__Exercise aim__.
Repeat exactly the lines that run from the start of the records below to the line with "The school’s referral", including both of those lines but not the pictures.

__Data in this exercise__.

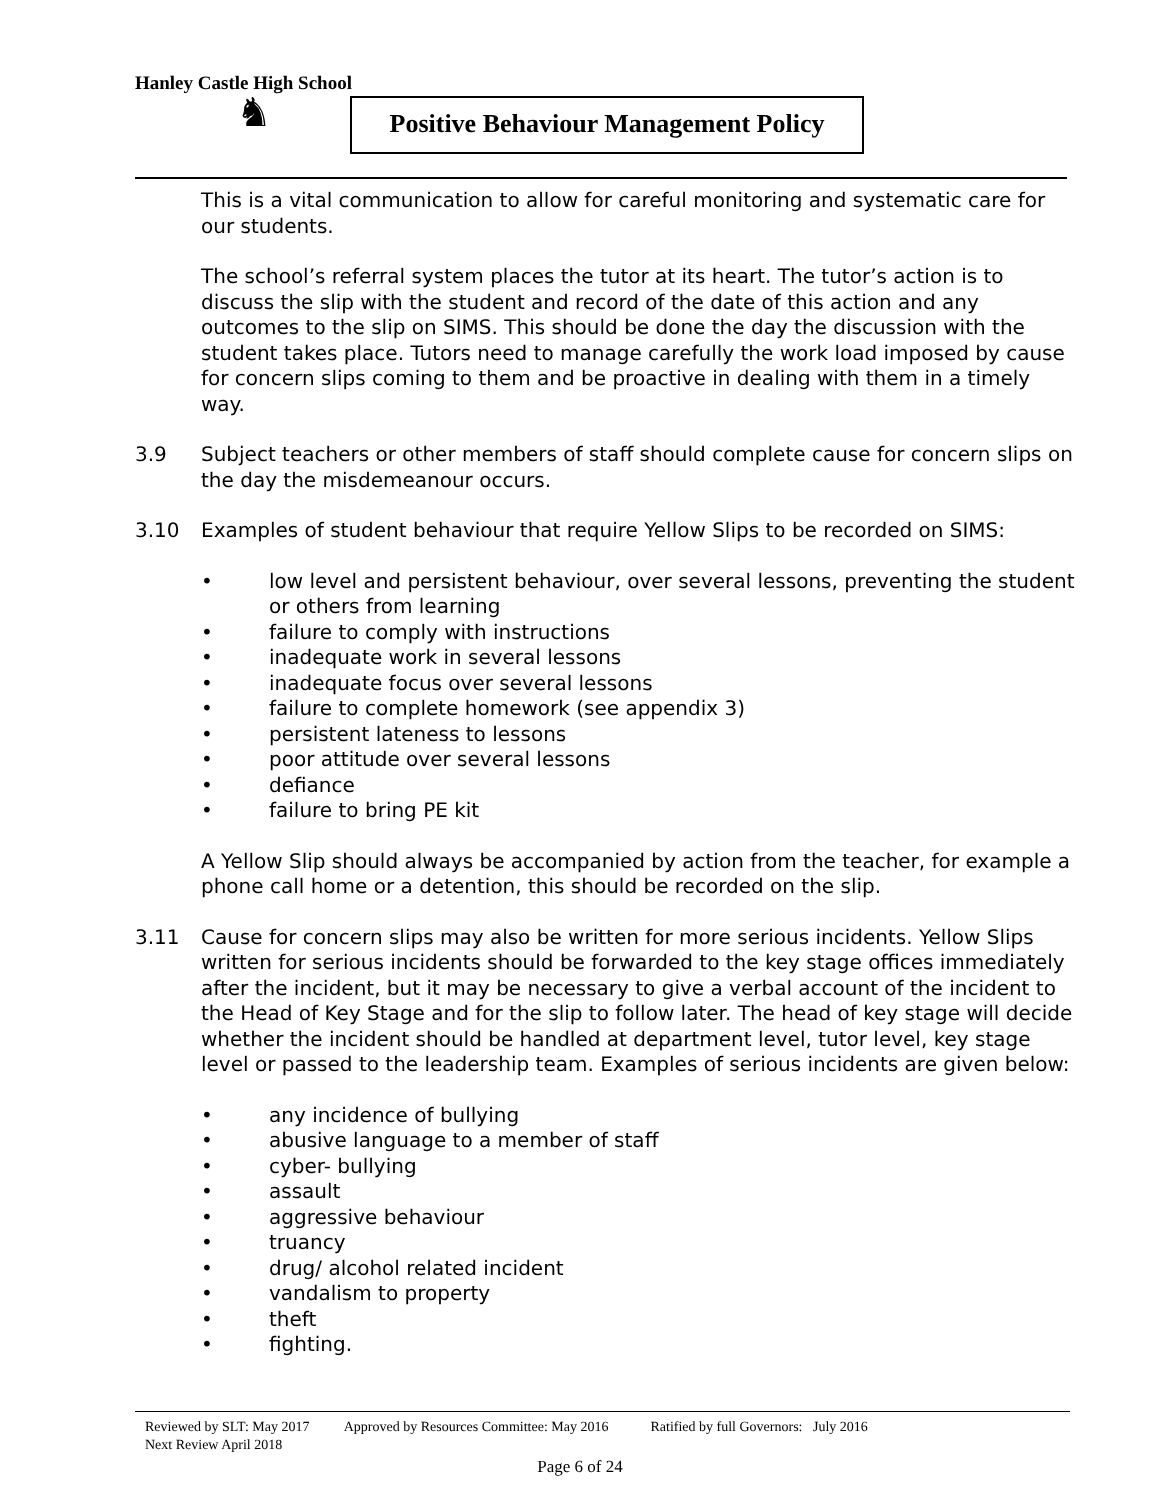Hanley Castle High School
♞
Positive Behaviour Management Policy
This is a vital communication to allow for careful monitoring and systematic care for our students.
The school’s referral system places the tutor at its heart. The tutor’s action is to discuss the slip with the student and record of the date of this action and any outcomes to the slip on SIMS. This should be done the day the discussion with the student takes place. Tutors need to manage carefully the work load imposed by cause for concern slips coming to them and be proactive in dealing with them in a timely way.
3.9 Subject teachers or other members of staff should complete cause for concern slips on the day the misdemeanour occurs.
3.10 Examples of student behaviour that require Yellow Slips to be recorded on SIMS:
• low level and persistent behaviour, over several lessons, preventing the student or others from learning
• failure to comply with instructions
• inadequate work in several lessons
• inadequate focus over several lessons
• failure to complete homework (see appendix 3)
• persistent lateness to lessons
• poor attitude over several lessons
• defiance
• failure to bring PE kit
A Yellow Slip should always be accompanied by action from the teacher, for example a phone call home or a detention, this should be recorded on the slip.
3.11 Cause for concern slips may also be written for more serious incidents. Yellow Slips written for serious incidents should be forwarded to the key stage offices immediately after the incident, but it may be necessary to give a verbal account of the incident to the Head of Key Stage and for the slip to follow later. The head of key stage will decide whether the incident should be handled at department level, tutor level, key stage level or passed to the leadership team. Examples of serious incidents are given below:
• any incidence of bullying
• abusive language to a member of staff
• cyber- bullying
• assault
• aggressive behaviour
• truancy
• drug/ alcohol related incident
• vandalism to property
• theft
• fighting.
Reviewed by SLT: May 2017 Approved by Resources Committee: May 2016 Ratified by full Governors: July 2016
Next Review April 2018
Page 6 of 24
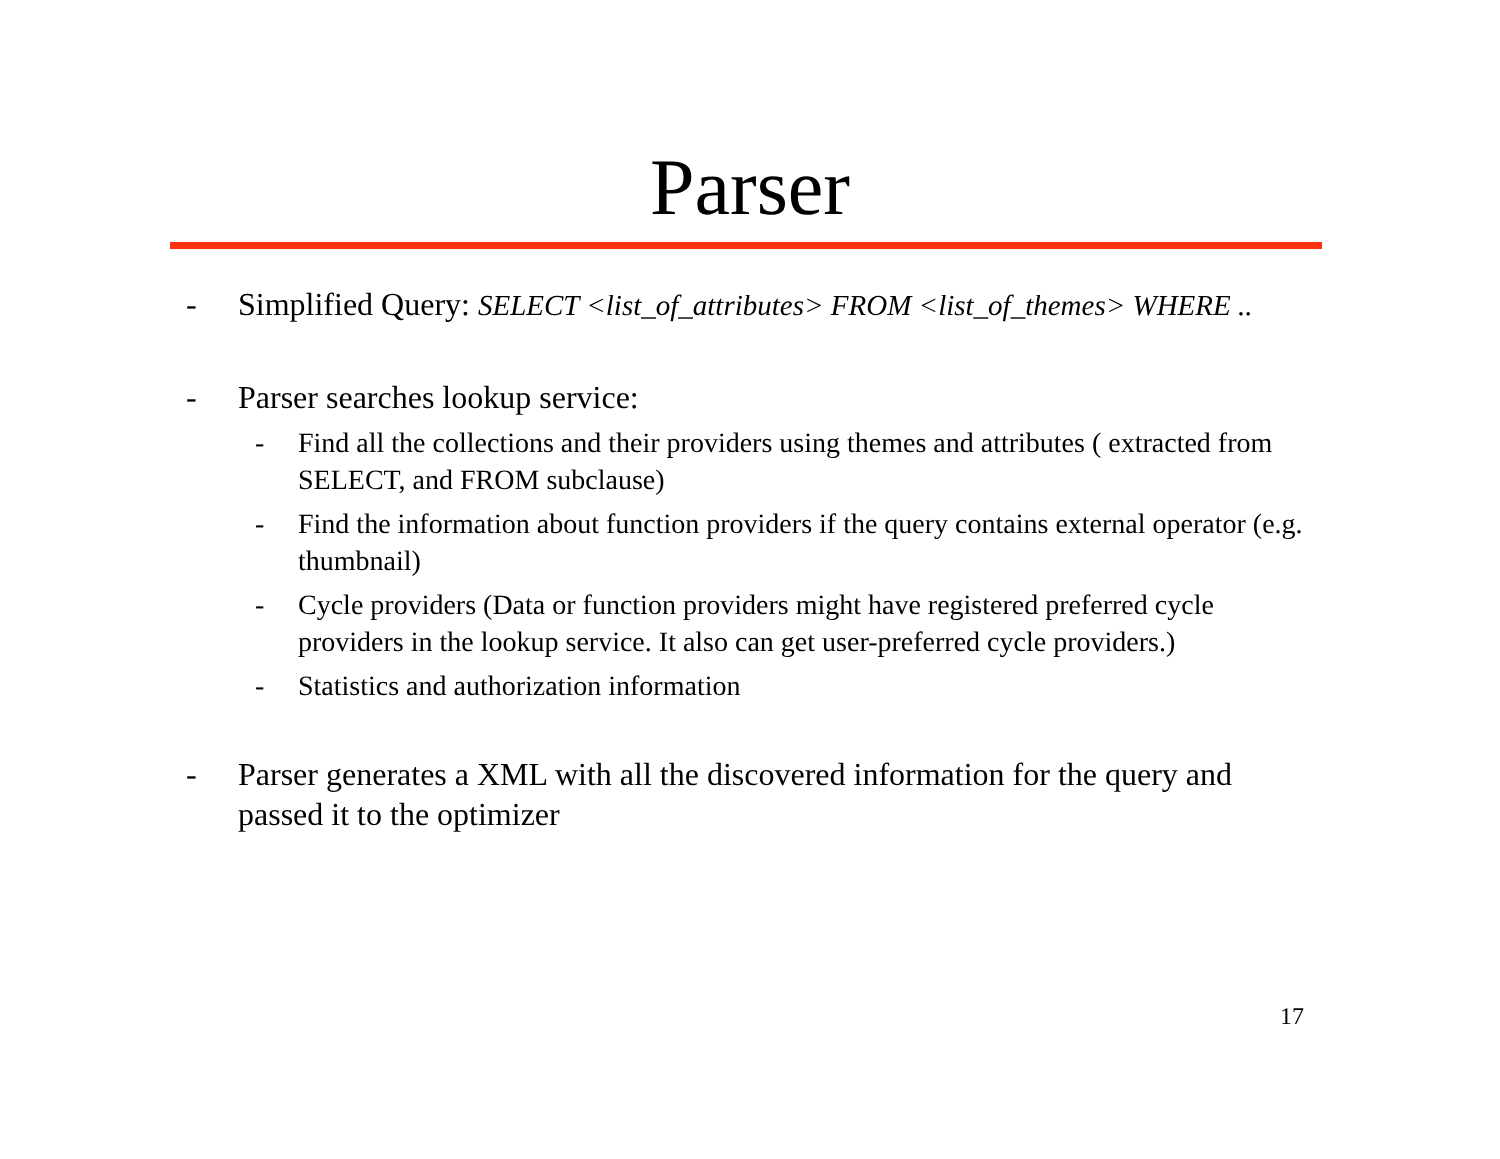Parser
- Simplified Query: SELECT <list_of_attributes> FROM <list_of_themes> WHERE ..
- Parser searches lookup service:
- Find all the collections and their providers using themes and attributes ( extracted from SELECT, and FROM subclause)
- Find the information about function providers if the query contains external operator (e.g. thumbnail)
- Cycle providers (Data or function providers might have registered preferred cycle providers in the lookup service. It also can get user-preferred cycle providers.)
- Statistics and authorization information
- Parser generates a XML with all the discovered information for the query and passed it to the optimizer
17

__Task output__.
Hanley Castle High School
♞
Positive Behaviour Management Policy
This is a vital communication to allow for careful monitoring and systematic care for our students.
The school’s referral system places the tutor at its heart. The tutor’s action is to discuss the slip with the student and record of the date of this action and any outcomes to the slip on SIMS. This should be done the day the discussion with the student takes place. Tutors need to manage carefully the work load imposed by cause for concern slips coming to them and be proactive in dealing with them in a timely way.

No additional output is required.